Glad you found that you need the helper. A more elegant way to achieve software forwarding is to selectively not apply the fasttrack-connection action to these connections. This way it won't get pushed to the switch chip and the switch rule becomes unnecessary.
The connection is marked for fasttrack in the forward/filter chain. You simply don't mark these connections.
There are lots of ways to skin that cat. One of the common ones is to add the filter condition connection-mark=no-mark to the fasttrack-connection rule and add a mangle/prerouting rule with action=mark-connection new-connection-mark=dont-fasttrack and the filter criteria for your dst-nat rule...
This way the connection won't get fasttracked, won't be pushed to the hw flow table, and won't be intercepted by the switch chip. It's altogether a nice approach to de-fasttrack connections that need any sort of special snowflake handling.
You are talking as if “this hobby equipment does not work” and “the professional equipment does not have such issues”, but you know very well that this is not the truth. I have worked with Cisco stuff in the past and they have bugs as well, and you may have a hard time to get a complicated config working too. E.g. I configured routers to use a VPN between branches over DSL with an ISDN backup path, including having 2 DSL lines at head office with failover/load-balancing, and I can assure you there were many issues that then were later resolved in a software update, or required workarounds like turning CEF off. Similar to what you are encountering here.
There are always going to be bugs that you encounter when having a niche configuration, and in other devices, that already cost more to buy, you may have to pay for support as well. Your decision if you want a cheaper solution that may require (in your belief) more tinkering, or if you go for the “professional” solution that may cost more money and less time, when you are lucky.
There is little point in complaining about it here…

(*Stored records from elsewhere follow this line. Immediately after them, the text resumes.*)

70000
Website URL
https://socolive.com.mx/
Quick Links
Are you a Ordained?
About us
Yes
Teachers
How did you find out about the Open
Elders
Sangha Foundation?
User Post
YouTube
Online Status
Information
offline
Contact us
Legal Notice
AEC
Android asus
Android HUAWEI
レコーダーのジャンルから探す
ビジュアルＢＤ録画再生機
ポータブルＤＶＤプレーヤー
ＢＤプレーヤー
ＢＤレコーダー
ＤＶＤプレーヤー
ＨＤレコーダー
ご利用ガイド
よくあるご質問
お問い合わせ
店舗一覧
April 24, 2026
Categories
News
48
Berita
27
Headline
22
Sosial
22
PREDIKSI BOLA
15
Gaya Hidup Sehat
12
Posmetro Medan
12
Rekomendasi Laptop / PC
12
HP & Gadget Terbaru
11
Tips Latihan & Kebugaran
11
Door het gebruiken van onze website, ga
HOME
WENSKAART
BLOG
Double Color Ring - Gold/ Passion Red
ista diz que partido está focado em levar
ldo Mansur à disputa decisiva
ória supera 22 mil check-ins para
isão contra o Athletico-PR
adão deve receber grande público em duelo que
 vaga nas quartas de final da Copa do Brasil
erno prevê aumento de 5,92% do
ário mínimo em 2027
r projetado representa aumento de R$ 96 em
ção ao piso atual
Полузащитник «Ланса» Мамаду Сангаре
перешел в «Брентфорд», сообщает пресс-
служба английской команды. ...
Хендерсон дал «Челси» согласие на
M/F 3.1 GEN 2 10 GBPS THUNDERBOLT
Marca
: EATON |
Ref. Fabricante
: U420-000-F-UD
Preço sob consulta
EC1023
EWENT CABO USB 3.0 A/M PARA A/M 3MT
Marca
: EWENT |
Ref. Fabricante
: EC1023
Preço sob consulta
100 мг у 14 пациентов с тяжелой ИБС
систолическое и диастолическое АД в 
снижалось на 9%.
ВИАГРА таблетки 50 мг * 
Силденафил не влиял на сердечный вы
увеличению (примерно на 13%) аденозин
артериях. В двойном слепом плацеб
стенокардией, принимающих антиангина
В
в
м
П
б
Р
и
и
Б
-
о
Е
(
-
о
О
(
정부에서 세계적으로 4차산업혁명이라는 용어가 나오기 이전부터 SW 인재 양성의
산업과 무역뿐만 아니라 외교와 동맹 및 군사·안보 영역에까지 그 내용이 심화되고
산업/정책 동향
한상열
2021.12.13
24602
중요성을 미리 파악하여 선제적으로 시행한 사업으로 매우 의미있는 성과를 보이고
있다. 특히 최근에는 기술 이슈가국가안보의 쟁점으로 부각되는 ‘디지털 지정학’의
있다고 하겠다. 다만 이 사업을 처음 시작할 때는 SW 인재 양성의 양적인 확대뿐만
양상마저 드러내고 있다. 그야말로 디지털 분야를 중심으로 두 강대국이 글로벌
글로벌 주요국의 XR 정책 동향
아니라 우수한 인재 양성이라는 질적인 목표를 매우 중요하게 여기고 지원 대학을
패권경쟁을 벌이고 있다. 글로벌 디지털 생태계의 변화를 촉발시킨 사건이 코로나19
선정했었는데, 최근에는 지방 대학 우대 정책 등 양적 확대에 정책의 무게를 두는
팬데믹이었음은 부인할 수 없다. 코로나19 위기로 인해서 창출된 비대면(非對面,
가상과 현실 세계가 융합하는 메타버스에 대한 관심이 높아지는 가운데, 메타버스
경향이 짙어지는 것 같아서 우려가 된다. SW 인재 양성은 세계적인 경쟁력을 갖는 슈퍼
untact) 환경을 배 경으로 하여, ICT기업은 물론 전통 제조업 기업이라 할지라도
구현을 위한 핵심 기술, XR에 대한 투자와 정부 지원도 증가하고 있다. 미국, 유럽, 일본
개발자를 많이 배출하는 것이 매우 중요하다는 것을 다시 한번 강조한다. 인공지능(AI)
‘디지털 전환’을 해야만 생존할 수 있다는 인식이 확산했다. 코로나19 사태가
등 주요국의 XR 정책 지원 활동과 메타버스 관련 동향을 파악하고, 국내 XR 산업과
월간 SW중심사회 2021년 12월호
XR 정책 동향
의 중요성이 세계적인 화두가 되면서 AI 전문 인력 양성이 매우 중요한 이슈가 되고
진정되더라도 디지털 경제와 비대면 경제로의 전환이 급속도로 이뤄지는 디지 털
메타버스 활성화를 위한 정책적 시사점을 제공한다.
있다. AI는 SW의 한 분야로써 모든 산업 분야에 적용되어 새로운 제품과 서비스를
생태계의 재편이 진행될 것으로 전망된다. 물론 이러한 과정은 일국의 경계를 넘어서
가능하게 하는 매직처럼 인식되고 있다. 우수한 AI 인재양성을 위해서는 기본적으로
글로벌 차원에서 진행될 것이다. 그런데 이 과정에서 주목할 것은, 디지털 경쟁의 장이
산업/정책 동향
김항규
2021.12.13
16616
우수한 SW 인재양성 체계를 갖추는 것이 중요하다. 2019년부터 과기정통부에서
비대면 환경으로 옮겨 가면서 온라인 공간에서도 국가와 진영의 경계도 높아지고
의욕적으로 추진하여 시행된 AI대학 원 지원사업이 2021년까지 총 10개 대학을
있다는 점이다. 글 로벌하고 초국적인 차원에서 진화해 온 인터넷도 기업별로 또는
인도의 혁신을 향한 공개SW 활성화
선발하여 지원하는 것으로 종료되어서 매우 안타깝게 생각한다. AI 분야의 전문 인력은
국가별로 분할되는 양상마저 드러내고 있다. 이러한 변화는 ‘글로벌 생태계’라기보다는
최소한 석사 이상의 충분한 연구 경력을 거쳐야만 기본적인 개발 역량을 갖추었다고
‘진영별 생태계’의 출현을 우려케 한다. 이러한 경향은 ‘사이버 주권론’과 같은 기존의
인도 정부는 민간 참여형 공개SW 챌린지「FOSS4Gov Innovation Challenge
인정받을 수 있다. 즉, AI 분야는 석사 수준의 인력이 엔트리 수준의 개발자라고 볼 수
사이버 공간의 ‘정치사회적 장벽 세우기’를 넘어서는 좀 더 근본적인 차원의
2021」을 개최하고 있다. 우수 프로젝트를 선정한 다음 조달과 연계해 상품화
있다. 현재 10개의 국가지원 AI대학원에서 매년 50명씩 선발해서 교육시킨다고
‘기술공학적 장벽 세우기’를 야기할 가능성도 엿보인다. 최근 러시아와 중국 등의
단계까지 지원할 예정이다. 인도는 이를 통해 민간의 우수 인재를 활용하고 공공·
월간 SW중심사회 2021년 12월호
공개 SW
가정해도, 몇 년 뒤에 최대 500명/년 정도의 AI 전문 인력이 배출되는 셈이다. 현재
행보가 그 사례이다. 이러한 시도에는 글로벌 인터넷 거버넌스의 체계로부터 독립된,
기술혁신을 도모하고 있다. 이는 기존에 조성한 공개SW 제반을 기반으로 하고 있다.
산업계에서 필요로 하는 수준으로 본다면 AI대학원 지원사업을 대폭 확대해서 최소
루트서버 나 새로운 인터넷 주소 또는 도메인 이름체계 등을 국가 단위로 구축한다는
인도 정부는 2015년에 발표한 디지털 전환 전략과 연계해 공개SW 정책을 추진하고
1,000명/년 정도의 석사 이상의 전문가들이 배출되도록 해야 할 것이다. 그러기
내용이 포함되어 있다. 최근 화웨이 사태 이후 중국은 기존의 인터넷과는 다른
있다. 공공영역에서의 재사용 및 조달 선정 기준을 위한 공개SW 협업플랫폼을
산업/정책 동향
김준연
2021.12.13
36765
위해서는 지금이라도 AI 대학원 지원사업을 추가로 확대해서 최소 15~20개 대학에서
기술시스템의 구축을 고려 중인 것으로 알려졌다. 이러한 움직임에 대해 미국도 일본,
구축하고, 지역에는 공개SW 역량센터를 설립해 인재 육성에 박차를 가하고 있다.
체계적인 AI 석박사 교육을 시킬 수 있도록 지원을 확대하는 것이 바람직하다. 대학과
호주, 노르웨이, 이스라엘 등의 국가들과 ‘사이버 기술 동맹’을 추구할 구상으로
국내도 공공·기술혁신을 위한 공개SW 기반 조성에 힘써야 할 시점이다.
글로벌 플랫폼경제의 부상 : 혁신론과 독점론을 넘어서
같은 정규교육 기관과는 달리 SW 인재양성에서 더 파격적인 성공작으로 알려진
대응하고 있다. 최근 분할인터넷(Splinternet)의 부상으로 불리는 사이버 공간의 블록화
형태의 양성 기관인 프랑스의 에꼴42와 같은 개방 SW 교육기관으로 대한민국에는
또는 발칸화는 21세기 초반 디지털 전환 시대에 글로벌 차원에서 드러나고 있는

niche configuration? wow. l3-offloading of UDP traffic onto an ASIC…is so…2026. Like….it hasn’t been an industry standard for……15+ years? Bugs are bugs…ya. I remember when Cisco first released the 6148 blades….they wouldn’t forward < 64byte frames. It broke DHCP and dell and hpe kickstart functionality. The only way to resolve was to replace the blades because the ASICs had a physical hardware limitation. Or back when I found a bug in red hat linux where it would send responses out of it’s inactive bonded interface which essentially doubled the traffic coming out of the server(duplicated) and I had to engage red hat to have them write a custom patch to fix their kernel (worked 20 hour days for 14 days straight to fix and patch 10,000+ servers). bugs are bugs….. Excuses…are exactly that. Fix the issues, work the problems, collaborate on the forums. It really gets tiring….of being directly….”attacked” for wanting better our of my equipment. I don’t make the buying decisions. If I did….Mikrotik wouldn’t be on the menu…..period. But here I am…asking for help and being told not to complain……the very definition of asking for “help” is a “complaint something doesn’t work”. I find it fascinating these devices can do so much with as little hardware as they have. I supposed I will keep my complaints off of this forum and just rely on myself like I always have done. Thanks pe1chl for pointing out how pointless this forum really is….and why I will not use it in the future.